Task requirements:
1. Answer these about the passage on VSD-based voltage indicators, one line each, marked (a), (b), (c):
(a) Which indicator was used with two-photon microscopy to record back-propagating action potentials in dendrites?
(b) In which animals have voltage imaging and calcium imaging recently been combined in vivo?
(c) What property of Marina- and FlicR-type indicators makes them promising against photobleaching?
2. Continue the passage on VSD-based voltage indicators from its final sentence.

VSD-based GEVIs have been used successfully for measurements of both single-neuron and neuronal circuits, enabling recording of membrane potential dynamics in small neuronal compartments, difficult to access with conventional electrophysiological methods. For example, in vitro measurements of the membrane potential in dendritic spines have been done with ArcLight, combining one-photon voltage imaging with two-photon glutamate uncaging [46]. Also, back-propagating action potentials in dendrites were recorded using ASAP2s with two-photon microscopy [40]. VSD-based GEVIs have also been used in vivo. With one- or two-photon wide-field voltage imaging, one can image sensory-evoked or spontaneous potentials from larger territories, albeit without single cell resolution [47–49]. Monitoring subthreshold membrane potential dynamics and action potentials with cellular resolution has been achieved in vivo using VSD-based GEVIs in Drosophila [39, 50]. But voltage imaging with single cell resolution in vivo has been challenging in mammalian preparations, due to light scattering and poor signal to noise ratio (SNR). Recently, both ArcLight-MT and the newly developed ASAP3 were used to report subthreshold potentials and spontaneous action potentials in awake or anesthetized mice in vivo under two-photon excitation with single cell resolution [49]. Also, voltage imaging and calcium imaging have also been recently combined in fruit flies in vivo [39].

Although the performance of VSD-based GEVIs has improved, voltage imaging using them is still challenging. Further advances appear necessary, especially for in vivo imaging. In particular, better performance under two-photon excitation and developing red-shifted indicators for multi-color imaging and combination with optogenetics would be desirable. It seems also important to engineer brighter VSD-based GEVIs to obtain higher SNRs, comparable with calcium imaging. Finally, like with other voltage indicators, fast photobleaching of VSD-based GEVIs can prevent long-term monitoring of membrane potential dynamics. To overcome photobleaching, improving Marina- and FlicR-type GEVI seems particularly promising, as they show low fluorescence during resting state, and become brighter when membrane potential is depolarized.

Data supplied:
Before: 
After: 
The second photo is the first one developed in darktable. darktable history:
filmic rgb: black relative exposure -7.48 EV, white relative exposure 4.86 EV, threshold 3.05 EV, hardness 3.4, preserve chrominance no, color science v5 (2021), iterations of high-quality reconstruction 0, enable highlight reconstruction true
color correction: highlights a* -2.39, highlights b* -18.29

Responses in order:
1.
(a) ASAP2s.
(b) Fruit flies.
(c) They show low fluorescence at rest and become brighter when the membrane potential is depolarized.

2.
Rhodopsin-based GEVIs

GEVIs based on microbial rhodopsins fall into two distinct classes. One uses the rhodopsin both as voltage sensor and fluorescent reporter while the other uses a voltage-sensing rhodopsin linked to a fluorescent tag (Fig. 3a). The first microbial rhodopsin-based voltage sensor was PROPS (proteorhodopsin optical proton sensor) [51]. The authors found that, in green-absorbing proteorhodopsin, the protonation state of the retinal Schiff base (RSB), which covalently attaches the chromophore to the apoprotein, largely determines the color and fluorescence of the rhodopsin. They reasoned that a change in membrane voltage should influence the local electrochemical potential around the RSB and thereby alter the fluorescence of the protein [51]. Through mutagenesis, the natural light-activated ion transport activity of the microbial rhodopsin was abolished and the RSB pk_a was shifted to sense membrane potentials in a physiological range. The use of PROPS was limited to Escherichia coli, but, exploiting a similar sensing mechanism, Archaerhodopsin 3 of the haloarchaea Halorubrum sodomense, known as Arch, was subsequently developed for voltage imaging of mammalian neurons [29]. In recent years, improvements of rhodopsin-based sensors have mainly stemmed from mutations in Arch [52, 53], yielding improved indicators like QuasAr 1 to 3 [54, 55], NovArch [56], and, recently, Archon 1 and 2 [57] (Fig. 1). Both QuasAr3 and Archon1 have been used to successfully record action potential trains in vitro with good SNR [55, 57] (Table 1) and have been used in vivo, albeit with one photon excitation [55, 57].

Fig. 3.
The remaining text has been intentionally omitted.